Mining and extraction are politically sensitive and socially contested across the region. The legacy of polluting industries, opaque privatization, and unresolved environmental “hotspots” has fuelled public distrust and citizen mobilization. Serbia’s Jadar lithium project, suspended in 2022 following widespread protests but recently revived, is emblematic of the risks of pursuing extractive partnerships without transparent governance and robust safeguards.
In Bosnia and Herzegovina, local opposition has slowed or blocked several projects in lithium and magnesium. In North Macedonia, civic mobilization successfully halted the Ilovica-Štuka gold-copper project. These cases underscore that raw material development is not only a technical or economic challenge; it also requires political legitimacy and social trust.
Weak rule of law and institutional capacity further aggravates these risks. Geological data often dates back to the 1970s–1980s, permitting processes are fragmented and slow, inspection services lack resources, and corruption remains pervasive. Governance deficiencies drive up costs for investors, fuel social opposition, and undermine the credibility of governments. Without visible guarantees that mining will meet the highest environmental, social, and governance (ESG) standards, even economically viable projects risk becoming politically toxic and socially unsustainable.
The Western Balkans’ raw materials potential should not be treated as isolated national resources, but instead as part of Europe’s broader industrial ecosystem. The EU has already launched instruments such as the Single Market Highway and the Reform and Growth Facility, and Western Balkan partners have access to Horizon Europe. These can serve as platforms for joint projects, standards alignment, and technology transfer. Embedding raw materials cooperation into the enlargement framework, including through Chapter 20 (Industrial Policy), Chapter 27 (Environment), and the Fundamentals cluster, can reinforce EU credibility while incentivizing reforms.

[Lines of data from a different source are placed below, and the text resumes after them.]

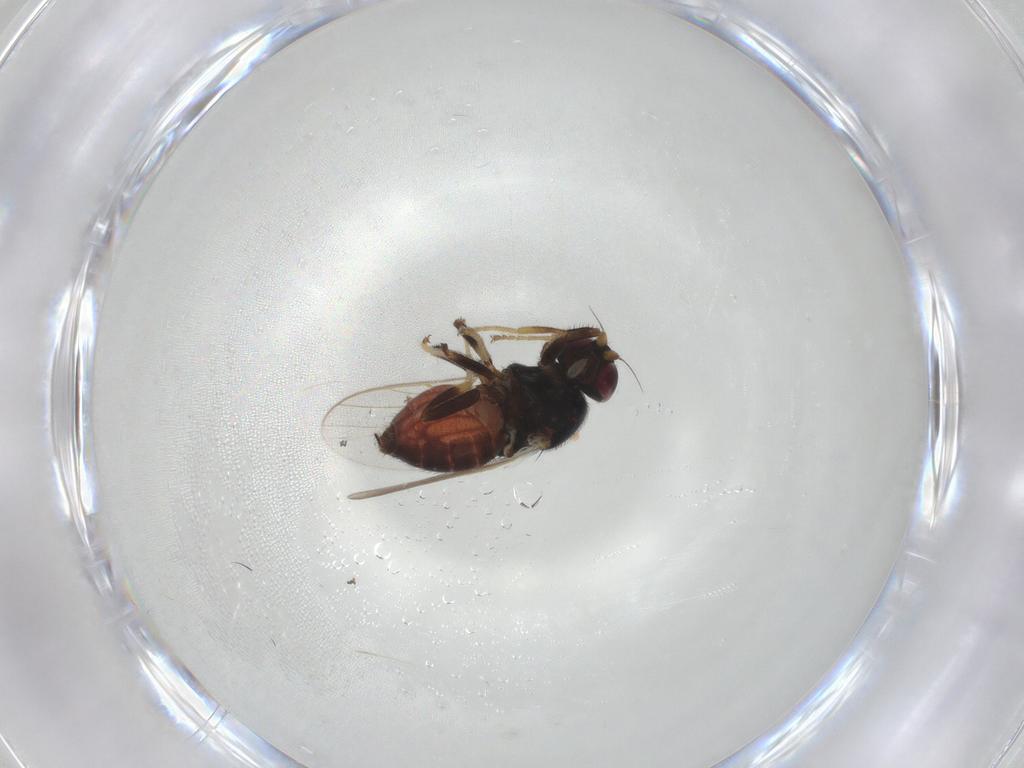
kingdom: Animalia
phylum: Arthropoda
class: Insecta
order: Diptera
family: Chloropidae
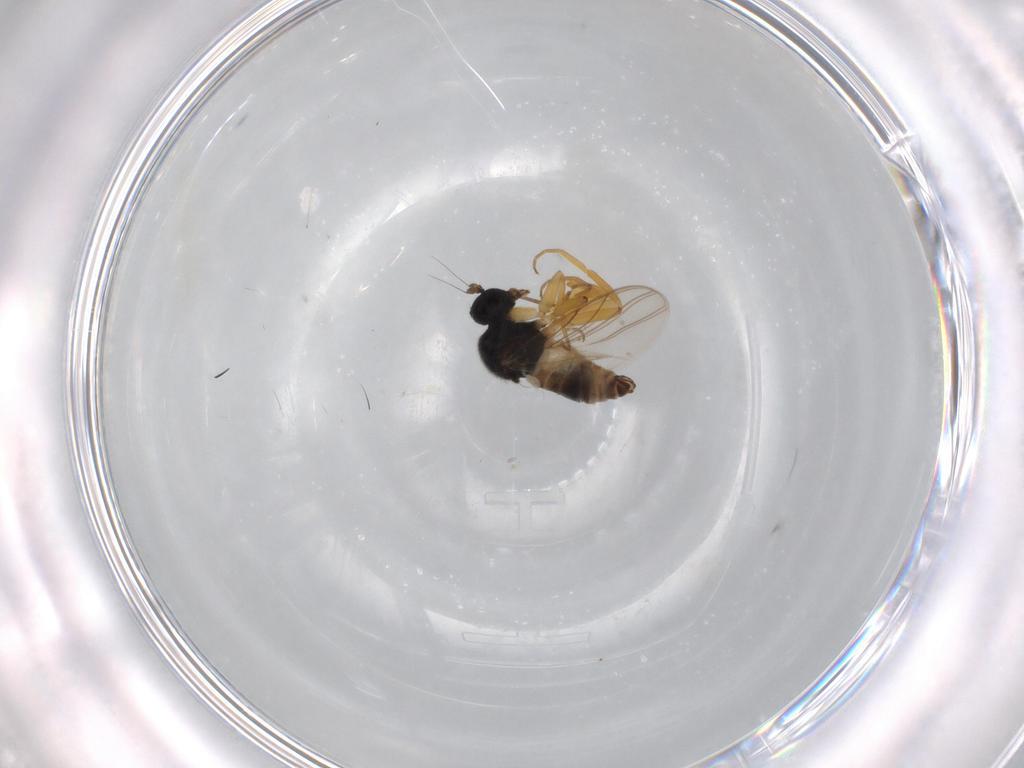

Regional cooperation is equally critical. Restoring value chains that once spanned the former Yugoslavia, covering exploration, smelting, refining, and processing, would generate economies of scale and reduce inefficiencies. EU-led processes such as the Berlin Process can serve as vehicles for fostering such cross-border integration. This report proposes five overarching policy priorities:
By pursuing this agenda, the EU can simultaneously strengthen its strategic autonomy and support sustainable economic development in the Western Balkans. For the region, the path forward lies not in exporting raw ores but in developing modern, EU-aligned value chains that create jobs, generate revenues, and build public trust. For the EU, engaging early and systematically is the best way to prevent critical assets from reinforcing the influence of rival powers, while accelerating the accession process and securing the raw materials needed for
Europe’s future. By aligning raw materials cooperation with the EU’s enlargement policy, the Union and the Western Balkans can transform shared resources into shared prosperity—building a sustainable, competitive, and strategically autonomous Europe that includes the Western Balkans as equal partners.